While at the heart of the crisis is the very structure of our state, (national security state), the economic, social and cultural policies pursued at home and the foreign policy executed abroad to strengthen the policies at home, seem to be the fountainhead of the polycrisis we face today.
As a consequence of those policies, we have arrived at this governance, economic, political, security and cultural collapse. We stand at the cusp of a failed state today.
The multiple experiments during the evolution of our post-colonial state – civil bureaucracy dominated to military bureaucracy led, direct martial laws followed by a brief civilian supremacy of ZAB, the troika brand hybrid model of the 1990s, the new hybrid variant from 2008 to 2018 and the 2018-2022 hybrid of the hybrid – have created the polycrisis we face today.
True, economic default stares us in the face today. We are where we are not because of the eight months or, for that matter, the policies of the last four years or the policies of the hybrid of the hybrid regime of Imran Khan. We are here because of the economic policies of many, many decades of all the models that have ruled the roost.
We may resume in the IMF programme and might get a dole out and a few more loans from friendly countries but continuing the economic policies of the past will push us where we might end up as a friendless country with no future.
The current coalition leadership has a daunting challenge in front of them. They can get out of the kitchen if it is too hot, but they would also have to take the responsibility for getting into the kitchen in the first place. The second option is even more challenging. They can also opt for laying the foundation for the much-needed reforms and include those reforms in their election manifestos.
The current taxation system is predatory. It spares the evaders and punishes the payers and is bringing economic collapse. It is not sustainable.
The historical choking of the civilian institutions by the establishment has created the current mess we are in. Although there was an admission by the former COAS and the reiteration not to pursue the policies of the past, we shall see how that resolve is put into practice by the current leadership. Ronald Reagan once said: Trust but verify.
The country must switch from a geostrategic to a geo-economic vision, resolving some and putting on the backburner some with our neighbours to promote regional trade and better economic ties.

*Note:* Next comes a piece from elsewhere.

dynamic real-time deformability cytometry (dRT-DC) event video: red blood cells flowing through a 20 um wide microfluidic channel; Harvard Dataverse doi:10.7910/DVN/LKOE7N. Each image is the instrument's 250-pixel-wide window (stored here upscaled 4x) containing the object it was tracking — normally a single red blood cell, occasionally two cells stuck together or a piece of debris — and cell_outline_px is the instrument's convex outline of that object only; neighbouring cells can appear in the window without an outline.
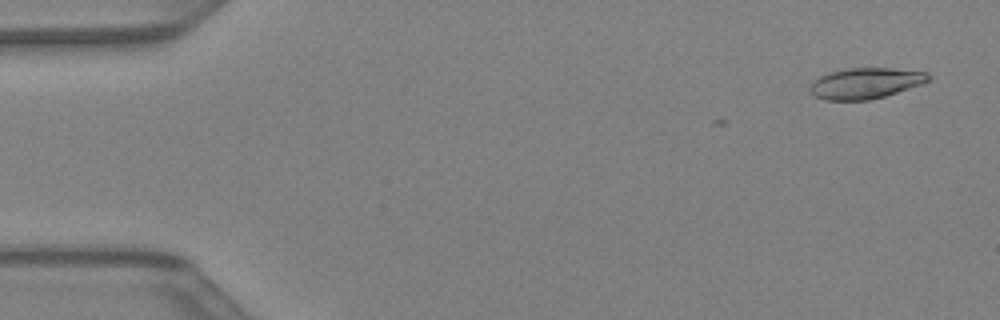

The political class and the establishment must agree to an economic vision for the country and ensure political stability, following the rules of the game and saying farewell to political engineering. If we don’t do it, we will sooner rather than later end up as a failed state. A nuclear armed failed state with multiple ethnic, religious, social and class fault lines will be more catastrophic than Yugoslavia, Iraq, Libya and Rwanda, all rolled into one.
More than holding early, on-time or delayed elections, the national consensus on the economic, political and foreign policy for the future is important. Regardless of the shenanigans of Imran Khan and his anarchist policies and actions since his dismissal from power in April last year, no political stability will be achieved if there is no consensus on the big ticket items for the future. Without that consensus, the elections will only act as a catalyst for Armageddon.
Much has been said during each crisis that we can’t have a reform agenda during the crisis. That is how we have added a new crisis each time into the polycrisis we face today.
The history of the struggling nations that have overcome such crises says it loud and clear that they succeeded only because their leadership pulled up their socks and made tough and serious decisions in tough and serious times.
A country of 220 million mouths can’t be fed, looked after, educated, skilled and brought to compete with the comity of nations with no investment in its educational and healthcare systems and with a broken political system, badly bruised and battered over many decades of political engineering and rule of the jungle.
Small islands of affluence for the privileged powerful elites and vast oceans of poverty can’t coexist forever.
For three quarters of a century, the ruling classes of this country have taken its people and their ethnic, linguistic and cultural diversity as a liability and dragged us into the royal mess we are in today. Realizing their diversity and potential as an asset shall set us free.